# Exercise requirements
Set down the records below in full, exactly as they read.

(Beginning of Records supplied)

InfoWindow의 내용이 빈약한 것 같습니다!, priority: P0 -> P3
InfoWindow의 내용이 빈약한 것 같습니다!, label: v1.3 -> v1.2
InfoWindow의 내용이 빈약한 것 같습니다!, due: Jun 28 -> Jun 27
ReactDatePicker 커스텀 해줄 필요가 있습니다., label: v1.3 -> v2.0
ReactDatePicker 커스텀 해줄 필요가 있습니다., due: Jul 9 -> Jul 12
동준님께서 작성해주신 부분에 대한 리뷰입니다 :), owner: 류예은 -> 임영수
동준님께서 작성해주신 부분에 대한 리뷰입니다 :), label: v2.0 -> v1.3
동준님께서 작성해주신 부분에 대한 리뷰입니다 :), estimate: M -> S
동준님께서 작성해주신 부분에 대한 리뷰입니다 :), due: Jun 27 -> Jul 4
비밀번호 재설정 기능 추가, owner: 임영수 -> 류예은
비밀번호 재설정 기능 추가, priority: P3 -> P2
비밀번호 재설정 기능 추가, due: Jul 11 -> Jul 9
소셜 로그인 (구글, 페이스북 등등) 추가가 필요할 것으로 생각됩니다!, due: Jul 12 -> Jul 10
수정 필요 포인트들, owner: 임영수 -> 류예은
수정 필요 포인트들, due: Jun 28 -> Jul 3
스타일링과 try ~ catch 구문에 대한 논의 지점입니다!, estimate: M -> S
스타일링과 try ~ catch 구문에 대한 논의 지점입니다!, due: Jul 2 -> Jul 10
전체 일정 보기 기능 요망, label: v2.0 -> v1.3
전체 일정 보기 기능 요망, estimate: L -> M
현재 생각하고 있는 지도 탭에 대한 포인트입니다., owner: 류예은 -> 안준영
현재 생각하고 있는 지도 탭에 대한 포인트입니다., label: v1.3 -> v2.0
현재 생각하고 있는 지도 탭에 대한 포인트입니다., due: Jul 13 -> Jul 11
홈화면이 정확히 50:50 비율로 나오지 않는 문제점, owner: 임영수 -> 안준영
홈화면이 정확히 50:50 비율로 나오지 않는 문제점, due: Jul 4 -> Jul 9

(End of Records supplied)

# Task response
InfoWindow의 내용이 빈약한 것 같습니다!, priority: P0 -> P3
InfoWindow의 내용이 빈약한 것 같습니다!, label: v1.3 -> v1.2
InfoWindow의 내용이 빈약한 것 같습니다!, due: Jun 28 -> Jun 27
ReactDatePicker 커스텀 해줄 필요가 있습니다., label: v1.3 -> v2.0
ReactDatePicker 커스텀 해줄 필요가 있습니다., due: Jul 9 -> Jul 12
동준님께서 작성해주신 부분에 대한 리뷰입니다 :), owner: 류예은 -> 임영수
동준님께서 작성해주신 부분에 대한 리뷰입니다 :), label: v2.0 -> v1.3
동준님께서 작성해주신 부분에 대한 리뷰입니다 :), estimate: M -> S
동준님께서 작성해주신 부분에 대한 리뷰입니다 :), due: Jun 27 -> Jul 4
비밀번호 재설정 기능 추가, owner: 임영수 -> 류예은
비밀번호 재설정 기능 추가, priority: P3 -> P2
비밀번호 재설정 기능 추가, due: Jul 11 -> Jul 9
소셜 로그인 (구글, 페이스북 등등) 추가가 필요할 것으로 생각됩니다!, due: Jul 12 -> Jul 10
수정 필요 포인트들, owner: 임영수 -> 류예은
수정 필요 포인트들, due: Jun 28 -> Jul 3
스타일링과 try ~ catch 구문에 대한 논의 지점입니다!, estimate: M -> S
스타일링과 try ~ catch 구문에 대한 논의 지점입니다!, due: Jul 2 -> Jul 10
전체 일정 보기 기능 요망, label: v2.0 -> v1.3
전체 일정 보기 기능 요망, estimate: L -> M
현재 생각하고 있는 지도 탭에 대한 포인트입니다., owner: 류예은 -> 안준영
현재 생각하고 있는 지도 탭에 대한 포인트입니다., label: v1.3 -> v2.0
현재 생각하고 있는 지도 탭에 대한 포인트입니다., due: Jul 13 -> Jul 11
홈화면이 정확히 50:50 비율로 나오지 않는 문제점, owner: 임영수 -> 안준영
홈화면이 정확히 50:50 비율로 나오지 않는 문제점, due: Jul 4 -> Jul 9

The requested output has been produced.